R.E.M split in 2011 following the release of their 15th album, 'Collapse Into Now', and guitarist Pete Buck has since claimed tensions began for the group during a three-hour band meeting in 2008, and ended three years later when Michael, 56, revealed he needed "a long" break.
He previously said: "We got together, and Michael said, 'I think you guys will understand. I need to be away from this for a long time.'
"And I said, 'How about forever?' Michael looked at Mike [Mills], and Mike said, 'Sounds right to me.' That's how it was decided."
In March, Michael was among the likes of Debbie Harry and Cyndi Lauper to honour the late David Bowie - who died of cancer in January aged 69 - at a special concert at Carnegie Hall in New York.
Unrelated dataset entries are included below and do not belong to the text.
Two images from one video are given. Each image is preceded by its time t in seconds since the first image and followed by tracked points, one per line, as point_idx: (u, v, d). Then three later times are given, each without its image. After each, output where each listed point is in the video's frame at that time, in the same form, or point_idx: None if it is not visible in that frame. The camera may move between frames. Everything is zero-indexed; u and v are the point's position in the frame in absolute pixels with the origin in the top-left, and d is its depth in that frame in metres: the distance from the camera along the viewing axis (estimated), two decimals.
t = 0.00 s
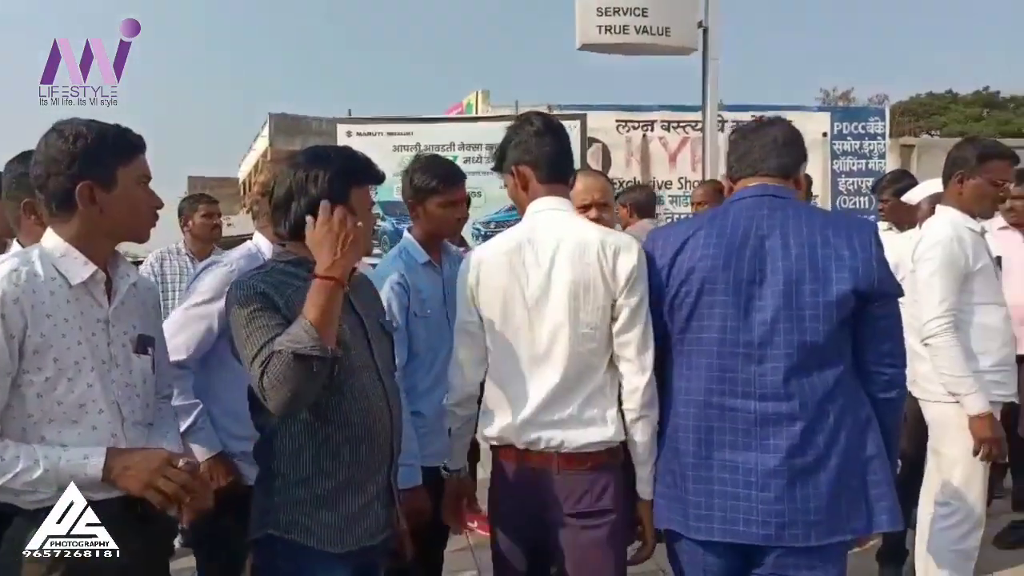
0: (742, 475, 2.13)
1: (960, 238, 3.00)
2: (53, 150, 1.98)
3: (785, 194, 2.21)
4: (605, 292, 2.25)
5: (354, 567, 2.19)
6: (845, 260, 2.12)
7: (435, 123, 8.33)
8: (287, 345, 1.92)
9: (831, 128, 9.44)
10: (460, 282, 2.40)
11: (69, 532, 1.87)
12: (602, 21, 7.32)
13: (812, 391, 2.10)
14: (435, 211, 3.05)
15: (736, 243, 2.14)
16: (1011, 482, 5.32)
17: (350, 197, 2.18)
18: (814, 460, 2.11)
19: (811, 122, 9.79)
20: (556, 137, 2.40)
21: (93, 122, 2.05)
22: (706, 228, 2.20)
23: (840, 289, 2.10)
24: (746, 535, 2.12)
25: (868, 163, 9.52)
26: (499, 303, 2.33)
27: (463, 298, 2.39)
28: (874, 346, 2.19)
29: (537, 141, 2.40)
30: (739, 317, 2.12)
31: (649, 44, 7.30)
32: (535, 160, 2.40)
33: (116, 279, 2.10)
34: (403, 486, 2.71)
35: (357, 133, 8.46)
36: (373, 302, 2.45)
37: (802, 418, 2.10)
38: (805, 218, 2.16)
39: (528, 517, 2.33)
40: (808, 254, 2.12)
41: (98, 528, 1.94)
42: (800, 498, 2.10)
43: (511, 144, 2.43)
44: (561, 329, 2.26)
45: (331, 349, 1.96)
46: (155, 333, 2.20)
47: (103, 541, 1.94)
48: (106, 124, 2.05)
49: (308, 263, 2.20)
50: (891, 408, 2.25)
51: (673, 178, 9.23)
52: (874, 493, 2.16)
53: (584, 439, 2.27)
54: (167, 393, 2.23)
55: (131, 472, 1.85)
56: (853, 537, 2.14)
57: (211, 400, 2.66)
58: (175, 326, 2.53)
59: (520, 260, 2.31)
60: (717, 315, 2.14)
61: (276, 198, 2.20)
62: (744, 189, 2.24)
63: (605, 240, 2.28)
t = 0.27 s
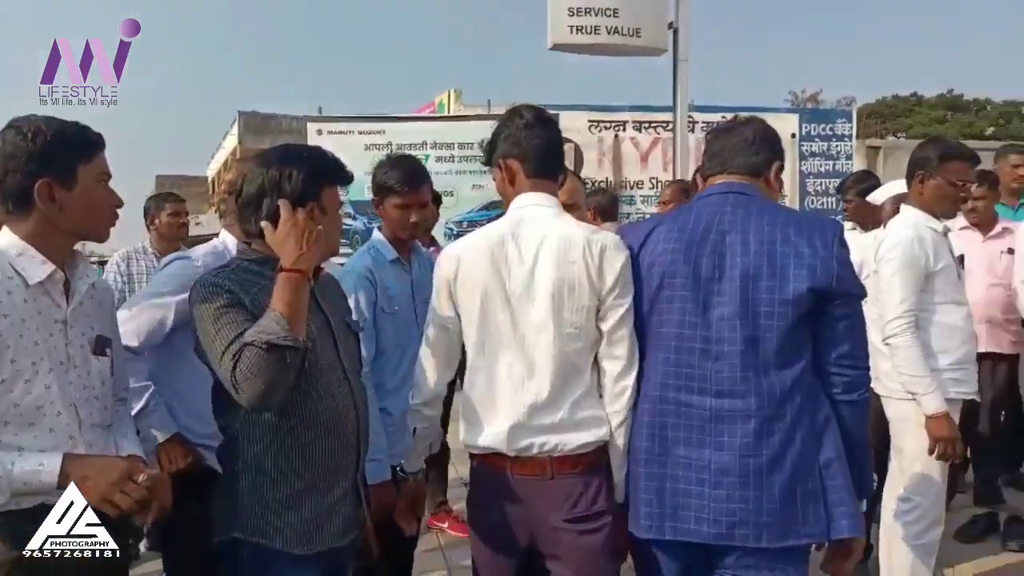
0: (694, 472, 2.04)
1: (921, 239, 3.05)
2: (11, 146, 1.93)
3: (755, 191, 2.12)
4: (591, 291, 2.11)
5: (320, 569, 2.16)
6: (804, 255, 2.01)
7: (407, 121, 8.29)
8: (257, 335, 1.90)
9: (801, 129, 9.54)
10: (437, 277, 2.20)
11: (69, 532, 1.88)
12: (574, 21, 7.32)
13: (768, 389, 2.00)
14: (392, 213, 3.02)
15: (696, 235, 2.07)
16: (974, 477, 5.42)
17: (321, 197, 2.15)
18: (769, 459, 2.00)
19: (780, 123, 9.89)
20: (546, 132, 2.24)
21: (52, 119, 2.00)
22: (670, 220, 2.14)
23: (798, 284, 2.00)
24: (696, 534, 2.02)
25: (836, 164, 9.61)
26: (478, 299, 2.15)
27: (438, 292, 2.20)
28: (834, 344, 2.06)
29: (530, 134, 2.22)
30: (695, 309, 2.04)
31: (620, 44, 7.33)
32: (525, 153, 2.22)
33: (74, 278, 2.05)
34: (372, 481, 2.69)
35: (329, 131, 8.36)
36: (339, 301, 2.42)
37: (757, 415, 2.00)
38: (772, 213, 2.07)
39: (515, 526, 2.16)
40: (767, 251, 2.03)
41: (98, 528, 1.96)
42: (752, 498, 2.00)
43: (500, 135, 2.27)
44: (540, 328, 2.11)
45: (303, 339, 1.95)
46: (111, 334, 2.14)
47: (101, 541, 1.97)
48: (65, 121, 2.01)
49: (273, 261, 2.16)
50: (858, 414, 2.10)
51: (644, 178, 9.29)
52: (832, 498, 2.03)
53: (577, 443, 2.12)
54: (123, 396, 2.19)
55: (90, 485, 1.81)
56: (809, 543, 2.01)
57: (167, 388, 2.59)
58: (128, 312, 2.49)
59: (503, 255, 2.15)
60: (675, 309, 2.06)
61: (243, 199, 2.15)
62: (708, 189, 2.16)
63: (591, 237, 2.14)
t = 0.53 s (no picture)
0: (648, 471, 2.03)
1: (880, 240, 3.11)
2: None
3: (713, 186, 2.11)
4: (558, 292, 2.09)
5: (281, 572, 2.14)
6: (758, 251, 1.98)
7: (375, 120, 8.23)
8: (224, 333, 1.87)
9: (766, 130, 9.67)
10: (404, 270, 2.21)
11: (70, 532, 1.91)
12: (543, 21, 7.32)
13: (720, 387, 1.98)
14: (354, 211, 3.03)
15: (653, 234, 2.07)
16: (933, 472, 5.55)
17: (287, 197, 2.14)
18: (720, 457, 1.98)
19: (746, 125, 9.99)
20: (534, 124, 2.18)
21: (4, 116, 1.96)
22: (632, 219, 2.15)
23: (750, 281, 1.96)
24: (647, 533, 2.01)
25: (800, 165, 9.74)
26: (445, 294, 2.13)
27: (405, 282, 2.20)
28: (789, 338, 2.00)
29: (526, 125, 2.17)
30: (651, 307, 2.04)
31: (588, 45, 7.36)
32: (514, 145, 2.17)
33: (27, 279, 2.01)
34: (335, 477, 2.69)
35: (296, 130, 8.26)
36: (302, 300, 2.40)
37: (708, 414, 1.98)
38: (734, 207, 2.04)
39: (481, 527, 2.14)
40: (721, 248, 2.00)
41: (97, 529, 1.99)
42: (703, 497, 1.98)
43: (486, 124, 2.21)
44: (504, 329, 2.10)
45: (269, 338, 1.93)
46: (65, 335, 2.10)
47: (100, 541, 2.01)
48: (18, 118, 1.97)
49: (236, 261, 2.12)
50: (820, 410, 2.03)
51: (614, 179, 9.34)
52: (787, 498, 1.99)
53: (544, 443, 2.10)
54: (77, 398, 2.15)
55: (42, 487, 1.77)
56: (761, 542, 1.98)
57: (126, 386, 2.56)
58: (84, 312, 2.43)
59: (472, 250, 2.13)
60: (633, 307, 2.07)
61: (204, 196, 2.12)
62: (669, 185, 2.15)
63: (560, 236, 2.11)
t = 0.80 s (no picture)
0: (598, 467, 2.02)
1: (836, 239, 3.18)
2: None
3: (676, 183, 2.10)
4: (511, 292, 2.07)
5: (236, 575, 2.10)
6: (704, 248, 1.96)
7: (342, 117, 8.17)
8: (185, 336, 1.84)
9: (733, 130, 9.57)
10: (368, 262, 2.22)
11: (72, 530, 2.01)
12: (510, 19, 7.32)
13: (667, 385, 1.97)
14: (316, 205, 3.02)
15: (607, 229, 2.09)
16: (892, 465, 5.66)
17: (251, 194, 2.10)
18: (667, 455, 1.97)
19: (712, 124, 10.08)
20: (509, 121, 2.16)
21: None
22: (587, 215, 2.16)
23: (694, 278, 1.95)
24: (594, 530, 2.00)
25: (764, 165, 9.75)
26: (401, 289, 2.13)
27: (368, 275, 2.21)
28: (738, 334, 1.97)
29: (505, 121, 2.15)
30: (602, 304, 2.06)
31: (555, 44, 7.39)
32: (488, 141, 2.15)
33: None
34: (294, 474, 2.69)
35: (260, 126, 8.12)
36: (262, 299, 2.37)
37: (655, 410, 1.97)
38: (690, 204, 2.03)
39: (432, 526, 2.13)
40: (670, 246, 1.99)
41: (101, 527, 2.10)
42: (649, 495, 1.96)
43: (459, 118, 2.19)
44: (456, 328, 2.08)
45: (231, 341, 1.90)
46: (13, 335, 2.05)
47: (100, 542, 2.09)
48: None
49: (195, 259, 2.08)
50: (777, 409, 1.98)
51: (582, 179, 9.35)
52: (734, 497, 1.97)
53: (492, 442, 2.08)
54: (27, 398, 2.10)
55: None
56: (707, 540, 1.97)
57: (79, 386, 2.49)
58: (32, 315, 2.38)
59: (431, 246, 2.12)
60: (585, 304, 2.08)
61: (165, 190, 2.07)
62: (631, 180, 2.15)
63: (518, 236, 2.09)
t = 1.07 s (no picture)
0: (544, 463, 2.04)
1: (792, 239, 3.24)
2: None
3: (638, 183, 2.10)
4: (464, 290, 2.05)
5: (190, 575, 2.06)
6: (654, 247, 1.96)
7: (307, 115, 8.07)
8: (146, 362, 1.78)
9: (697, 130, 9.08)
10: (325, 257, 2.22)
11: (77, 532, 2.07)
12: (476, 17, 7.31)
13: (612, 382, 1.99)
14: (279, 204, 3.00)
15: (560, 226, 2.10)
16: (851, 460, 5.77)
17: (219, 193, 2.07)
18: (610, 452, 1.99)
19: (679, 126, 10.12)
20: (472, 120, 2.15)
21: None
22: (543, 212, 2.18)
23: (641, 276, 1.96)
24: (537, 525, 2.02)
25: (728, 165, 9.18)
26: (353, 287, 2.12)
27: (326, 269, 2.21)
28: (686, 334, 1.97)
29: (468, 119, 2.15)
30: (552, 300, 2.08)
31: (522, 43, 7.39)
32: (450, 137, 2.14)
33: None
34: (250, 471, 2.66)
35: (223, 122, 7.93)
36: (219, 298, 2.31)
37: (600, 408, 1.99)
38: (644, 202, 2.04)
39: (384, 523, 2.11)
40: (620, 244, 2.00)
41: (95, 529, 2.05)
42: (591, 492, 1.99)
43: (422, 113, 2.18)
44: (409, 326, 2.06)
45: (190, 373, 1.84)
46: None
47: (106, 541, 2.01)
48: None
49: (158, 255, 2.02)
50: (725, 410, 1.97)
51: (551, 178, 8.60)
52: (678, 499, 1.99)
53: (444, 441, 2.06)
54: None
55: None
56: (648, 540, 1.98)
57: (27, 383, 2.43)
58: None
59: (385, 243, 2.11)
60: (536, 299, 2.11)
61: (132, 185, 2.03)
62: (593, 176, 2.17)
63: (472, 234, 2.07)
Michael teamed up with Karen Nelson for a rendition of 'Ashes to Ashes', Debbie performed 'Starman' and Cyndi belted out 'Suffragette City'.
The singer recently commented on the US Presidential election, admitting he partly blames Alec Baldwin for Donald Trump's popularity following the actor's comic portrayal of the 'Apprentice' boss on 'Saturday Night Live'.
He said: "It is so sad that we have allowed ourselves to sink to this level of really entertainment, that's what it is.
"I blame media completely for it, including 'Saturday Night Live'.
"What does it feel like from inside? What does it feel like playing that character? It's satire, it's brilliantly done, but it's still adding to the push of... Warhol said, there's no such thing as bad publicity. How have we created this monster? How have we put our particular American brand on this thing?"